Freddy vs. Jason might have been the boom we’ve all been waiting for with two slasher legends, but while the film had the payoff we all wanted, the painful realization of a potential future, one with Evil Dead’s Ash Williams, has us in tangled knots. Evil Dead was supposed to enter the fray at some point with many ideas thrown and studio talks, but with nothing coming out of it when scripts and rights couldn’t agree, and once Robert Englund decided retirement, the future of that series faded. The Evil Dead series ended up coming back full throttle years later with a reboot and a tv series entitled Ash vs. Evil Dead, with the beloved Bruce Campbell returning.
However, is it too late to see that groovy-ness get in the mix with dream killers and hockey mask murderers? Bruce Campbell seems to think so. Talking to callers on promoting his latest season on MovieWeb, Campbell responded to a giddy caller with some concrete truth:
“I hate to break your little fanboy bubble, but that will never happen.”
But with some compromising words from the same caller hoping that something can still be around, Campbell did respond more positively to a potential cameo of the actors:
“Those actors, they’re both pals of mine. Robert Englund I see all the time. Kane Hodder is a real sweetheart. He just put out his book. So yeah, as an actor? Like, have Robert Englund play a bitchy hotel clerk, you know? Something like that. So, maybe! We could do that. Sure, why not.”
You can check out the video below:
Before the rise of cinematic universes being popularized with comic book films from Marvel and DC, the idea of iconic characters coming together was a feat that clashed with rights and how much screen time, but the rare moments of pay-off it was well worth it. Sure, we had the Universal monsters going at it pretty well in the early days(which despite being the original cinematic crossover fest, it is already shooting itself in the foot with its first film in the modern cinematic universe), but the 2000s horror collaborations really looked like they were going somewhere with Freddy vs. Jason and the iconic Alien vs. Predator.
Campbell himself actually talked about the proposed Freddy vs. Jason vs. Ash movie that ultimately never happened:
“We had a five minute conversation with New Line Cinema about Ash vs. Jason vs. Freddy. They approached us. So they go, ‘What do you think about that?’ And we were like, ‘Great, Ash can kill ‘em both.’ There was a long pause, ‘Well actually that’s not something we can entertain.’ And we couldn’t control any other character, only control Ash – what these guys said, or what they did and you can’t kill either one. So right from the start, it’s creatively bankrupt. Economically, now you’re splitting the pot with two other partners – nah. We’re good. So that’s why – fans may not realize why things don’t happen.”

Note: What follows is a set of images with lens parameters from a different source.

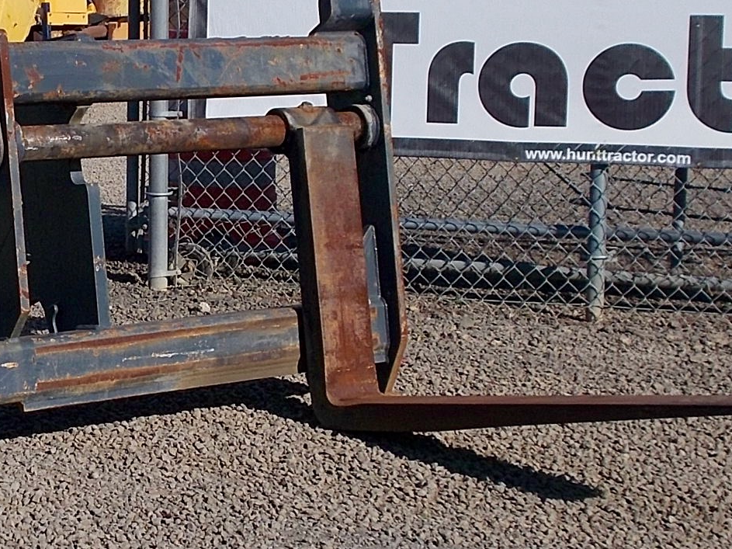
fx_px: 1987
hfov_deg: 20.3
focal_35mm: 94
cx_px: 16
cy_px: 245
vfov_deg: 15.7
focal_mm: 6.9
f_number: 9.8
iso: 80
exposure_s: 1/200
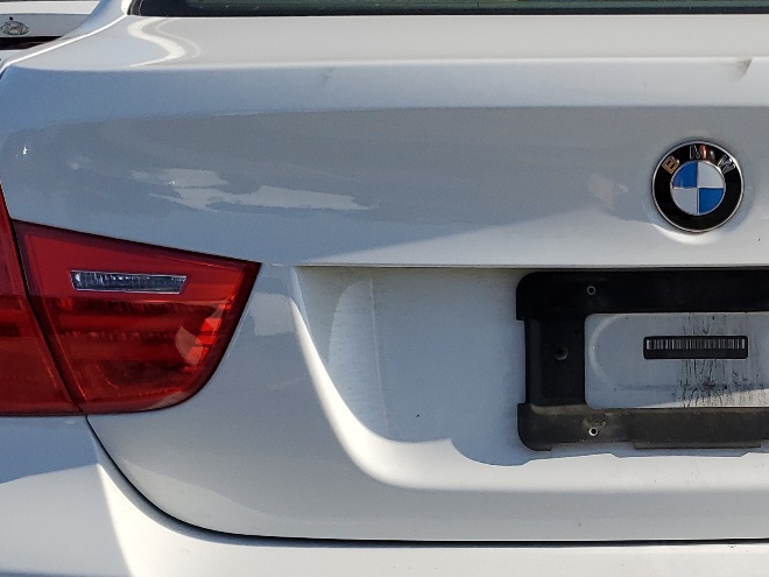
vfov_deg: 23.2
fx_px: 1400
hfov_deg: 29.6
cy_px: 360
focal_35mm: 63
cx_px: 668
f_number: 1.5
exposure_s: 1/5000
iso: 50
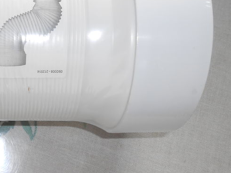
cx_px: 6
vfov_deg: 27.5
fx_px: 354
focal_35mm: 53
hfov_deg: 33.4
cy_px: 94
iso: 80
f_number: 3.5
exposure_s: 1/30
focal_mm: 4.6
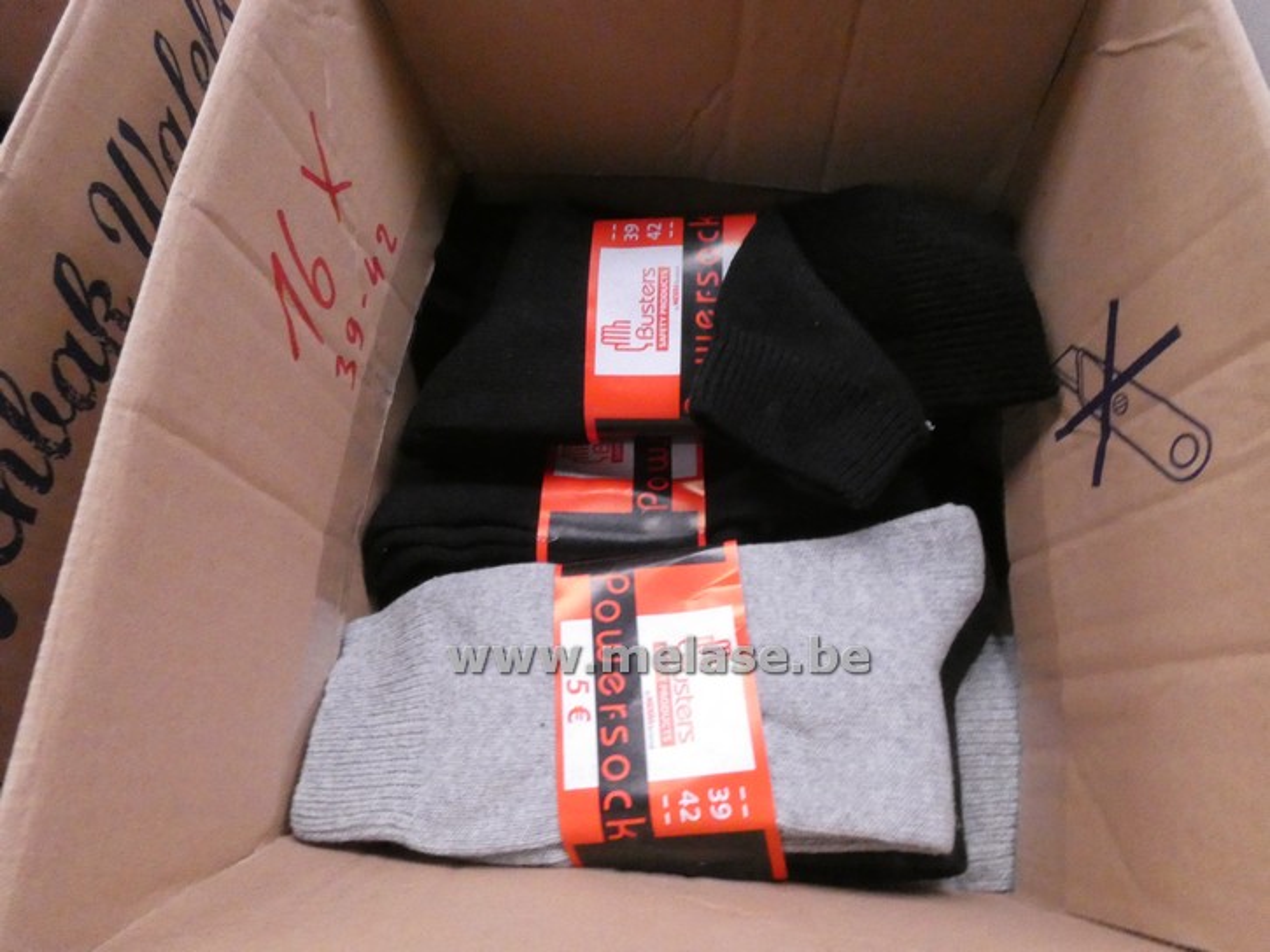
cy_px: 476
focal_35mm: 20
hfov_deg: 81.7
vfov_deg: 66.0
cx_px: 635
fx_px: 734
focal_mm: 3.6
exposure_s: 1/25
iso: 1600
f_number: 8
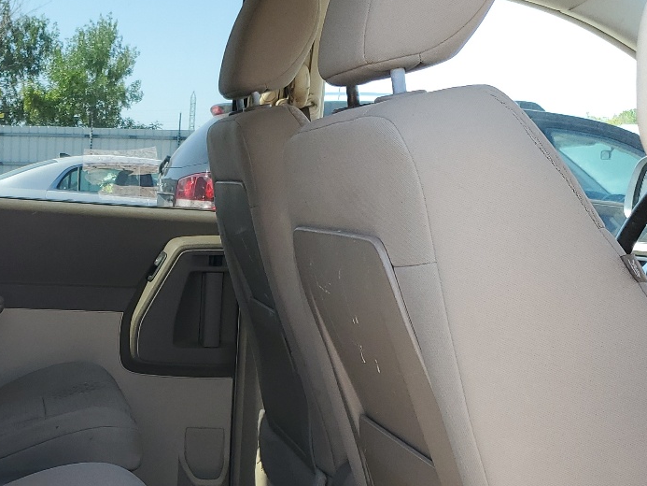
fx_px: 1122
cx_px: 48
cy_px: 405
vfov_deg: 24.0
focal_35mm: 60
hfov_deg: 30.6
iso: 50
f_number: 1.5
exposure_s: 1/417
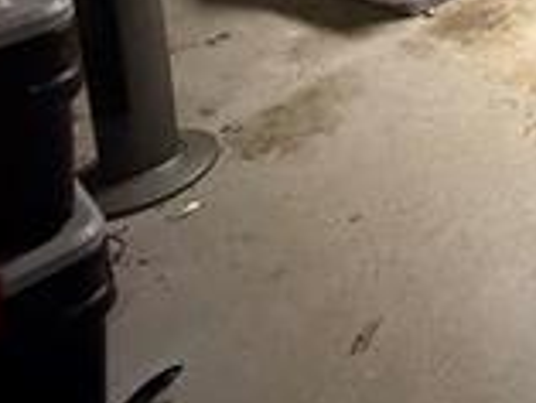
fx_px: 883
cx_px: 843
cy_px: -301
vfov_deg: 19.7
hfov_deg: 24.5
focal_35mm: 57
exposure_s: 1/40
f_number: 2.2
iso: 1250
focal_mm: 2.22
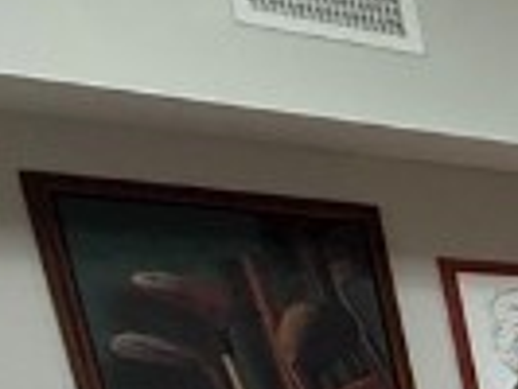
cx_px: 1616
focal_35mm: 108
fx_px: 1618
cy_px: 949
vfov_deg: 11.3
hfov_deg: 10.8
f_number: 2.2
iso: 200
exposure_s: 1/120
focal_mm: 2.22
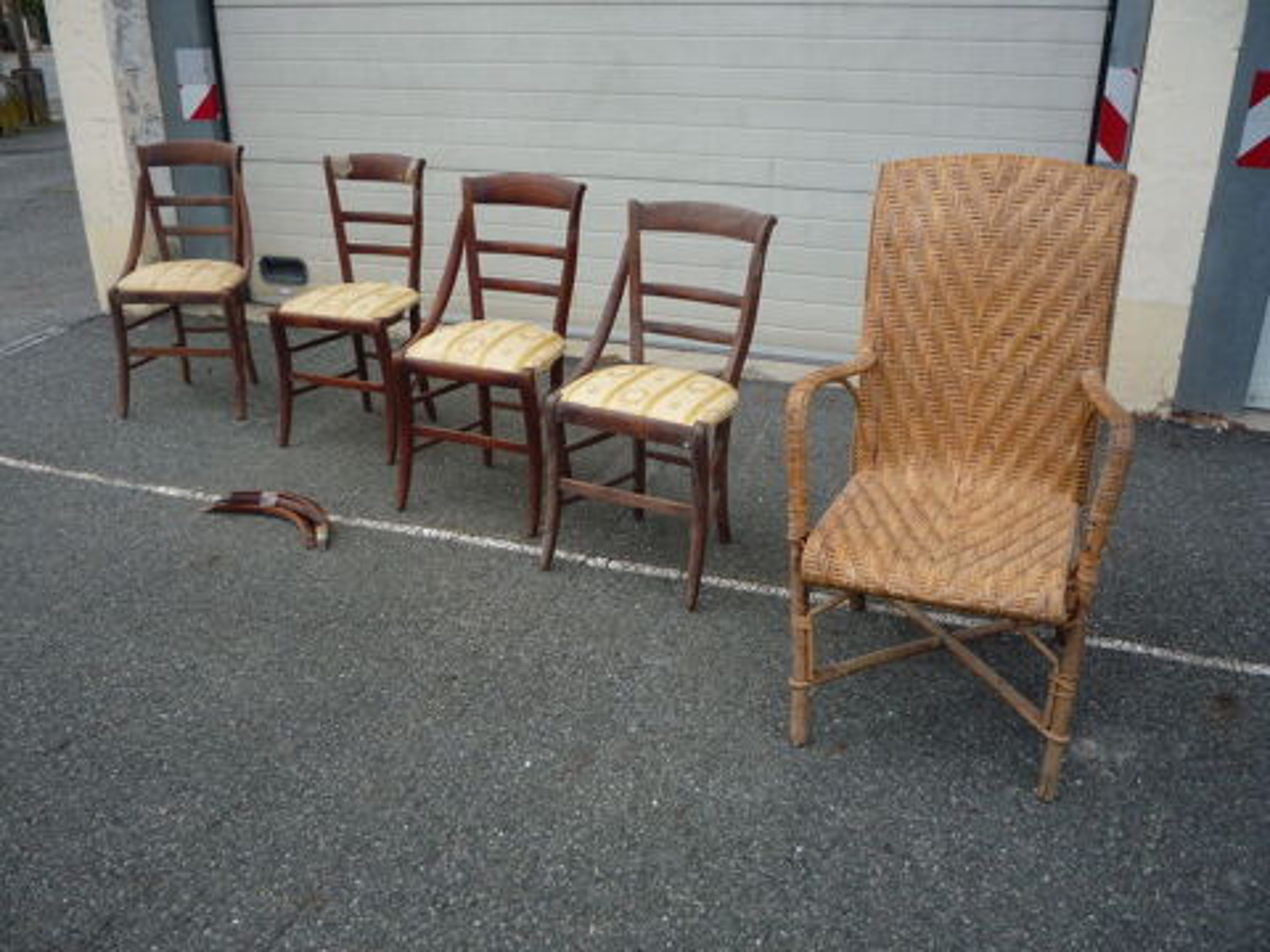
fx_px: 1101
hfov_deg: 60.0
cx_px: 635
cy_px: 476
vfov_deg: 46.8
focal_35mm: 30
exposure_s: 1/125
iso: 100
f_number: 4
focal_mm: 5.2
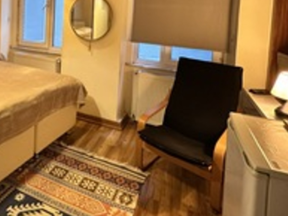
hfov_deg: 59.7
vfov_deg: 44.0
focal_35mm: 29
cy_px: 22
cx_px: 88
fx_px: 241
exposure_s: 1/50
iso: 800
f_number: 2.2
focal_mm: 2.22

Speaking of studio interference, Hellraiser’s Pinhead has also been originally planned for the Freddy vs. Jason universe. He was meant to have a cameo at the end with Freddy and Jason in Hell, approaching them with “Gentlemen, what seems to be the problem?” as the screen goes black. That of course didn’t get filmed because character rights were argued upon, leaving our favorite Cenobite still in a long string of his own production-complicated films, his latest film released as Hellraiser: Judgement.
Needless to say, studio interference got the best of it and separate paths and reboots were branched off instead. Thomas Dekker of the Nightmare on Elm Street reboot spoke with us exactly on that during our interview back in 2016:
“I think the issue at hand with that movie can’t really be thrown at the director because the director was basically a gun for hire to make it look good, and he did that. It looked great. But it’s basically like, you know, most good films tell a story, that film was to sell a tuxedo. It’s a sales movie. It’s” okay, we got this idea we’re going to take and we’re going to make money off it, so let’s just do that”. Even though the intentions of the artistic forces behind it were “Okay, we’re going to open up the mythology of Freddy Krueger, we’re going to make him darker and actually explore the idea of child sexual abuse” and those are all the things that interested me. Of course, at the end of the day when you have to put it in 1,000 theaters or more, obviously more, you have to shy away from those things and just make it a sellable entity. So I think you can’t really start judging the leaves of a tree if the seed is f-cked.”
As for now, Ash vs. Evil Dead is currently airing on Starz.